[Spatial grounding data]
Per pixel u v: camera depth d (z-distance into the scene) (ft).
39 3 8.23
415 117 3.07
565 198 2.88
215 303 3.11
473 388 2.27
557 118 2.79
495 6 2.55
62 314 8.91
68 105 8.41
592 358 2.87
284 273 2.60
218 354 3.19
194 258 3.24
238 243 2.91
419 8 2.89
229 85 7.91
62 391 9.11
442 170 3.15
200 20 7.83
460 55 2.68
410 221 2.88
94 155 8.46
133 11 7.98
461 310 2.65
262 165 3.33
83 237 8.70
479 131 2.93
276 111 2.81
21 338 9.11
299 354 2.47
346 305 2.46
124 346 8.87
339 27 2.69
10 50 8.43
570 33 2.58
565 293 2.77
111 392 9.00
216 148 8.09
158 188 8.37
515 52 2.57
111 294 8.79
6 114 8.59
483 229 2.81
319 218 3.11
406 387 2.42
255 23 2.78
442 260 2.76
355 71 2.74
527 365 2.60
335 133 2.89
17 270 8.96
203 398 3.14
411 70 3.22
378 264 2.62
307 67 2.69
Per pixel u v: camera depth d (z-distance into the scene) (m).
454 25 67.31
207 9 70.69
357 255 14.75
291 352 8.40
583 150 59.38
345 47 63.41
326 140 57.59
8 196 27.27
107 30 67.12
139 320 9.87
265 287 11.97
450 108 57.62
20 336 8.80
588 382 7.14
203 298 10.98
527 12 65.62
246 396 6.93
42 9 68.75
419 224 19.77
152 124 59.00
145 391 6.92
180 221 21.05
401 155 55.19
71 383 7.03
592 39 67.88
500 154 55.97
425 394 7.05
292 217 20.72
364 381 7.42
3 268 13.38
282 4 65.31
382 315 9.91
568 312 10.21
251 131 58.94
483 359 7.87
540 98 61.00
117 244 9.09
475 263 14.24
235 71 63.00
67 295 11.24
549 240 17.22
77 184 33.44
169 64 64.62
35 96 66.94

[Task item]:
Go to the line with "339 27 2.69" in the entries above and repeat every line from there through the line with "378 264 2.62", exactly and with no other text.

[Result of this task]:
339 27 2.69
10 50 8.43
570 33 2.58
565 293 2.77
111 392 9.00
216 148 8.09
158 188 8.37
515 52 2.57
111 294 8.79
6 114 8.59
483 229 2.81
319 218 3.11
406 387 2.42
255 23 2.78
442 260 2.76
355 71 2.74
527 365 2.60
335 133 2.89
17 270 8.96
203 398 3.14
411 70 3.22
378 264 2.62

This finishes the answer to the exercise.